I've recently found out my husband is "on a different page" than me in terms of what we want from our marriage and future lives (ie. I will do anything to have another child, he doesn't care), I found couples counselling incredibly useful to help us have those difficult conversations without defensiveness/distraction or anger.. We've been seeing a Psychologist, and I also have one-on-one appopintment swith her too - this has been crucial to me maintaining my sanity plus helps hubby and I have those hard conversations in a productive way. Psychologists ask great questions, and they can pick things apart (they'll get to the bottom of your trust concerns etc).

I would highly recommend you giving couples & individual counselling a try before you decide on ending your marriage. It might be hard to get hubby interested in couples counselling (a lot of men dont like to talk about their feelings) but once he knows that you're mmarriage is at risk, that should make him realise the seriousness of the situation.

One of the hardest things after a break-up is the regret of thinking "did i try everything to keep us together? Was there anything more i could have done?"

Thanks for your comments here Bindi.. Your coments here have been very helpful to m, especially in relation to detaching/infaithful partners and the resulting feelings to their partners 😞 :)cccv

Pursuing an attraction may lead nowhere, but the process damages the relationship significantly. The unfaithful partner progressively `detaches' from their partner, which means they no longer care as much about their partner's feelings. And if the partner discovers any of this, it results in significant feelings of worthlessness , betrayal and pain.

Available data:
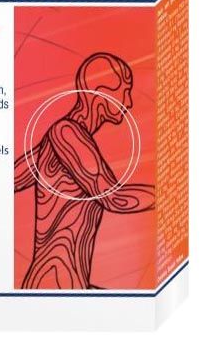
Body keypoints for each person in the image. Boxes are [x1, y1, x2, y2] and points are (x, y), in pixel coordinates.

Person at [16, 52, 154, 289]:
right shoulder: (66, 134)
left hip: (65, 286)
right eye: (124, 91)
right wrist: (171, 194)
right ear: (101, 93)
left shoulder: (62, 138)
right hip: (55, 287)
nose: (129, 102)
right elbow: (115, 199)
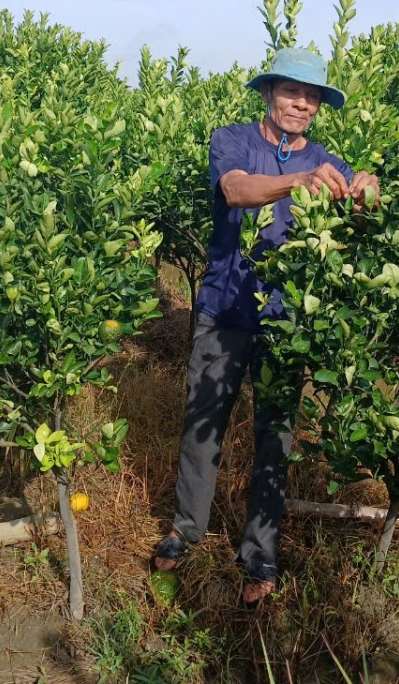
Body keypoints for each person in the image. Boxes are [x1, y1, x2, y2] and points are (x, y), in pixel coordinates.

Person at [151, 47, 380, 606]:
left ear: (319, 106)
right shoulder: (231, 139)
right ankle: (186, 529)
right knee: (203, 428)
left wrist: (367, 192)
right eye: (291, 92)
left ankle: (259, 552)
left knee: (274, 439)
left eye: (311, 97)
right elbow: (236, 190)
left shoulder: (329, 159)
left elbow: (361, 211)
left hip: (285, 324)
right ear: (268, 93)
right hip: (225, 312)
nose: (301, 104)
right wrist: (299, 181)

What you will do:
- 1) In the post about marriage counseling, what kind of professional does the writer say the couple has been seeing?
- 2) List the feelings that the post about marriage counseling says result when a partner discovers the other's pursuit of an attraction.

Results:
- 1) A psychologist.

- 2) Worthlessness, betrayal, pain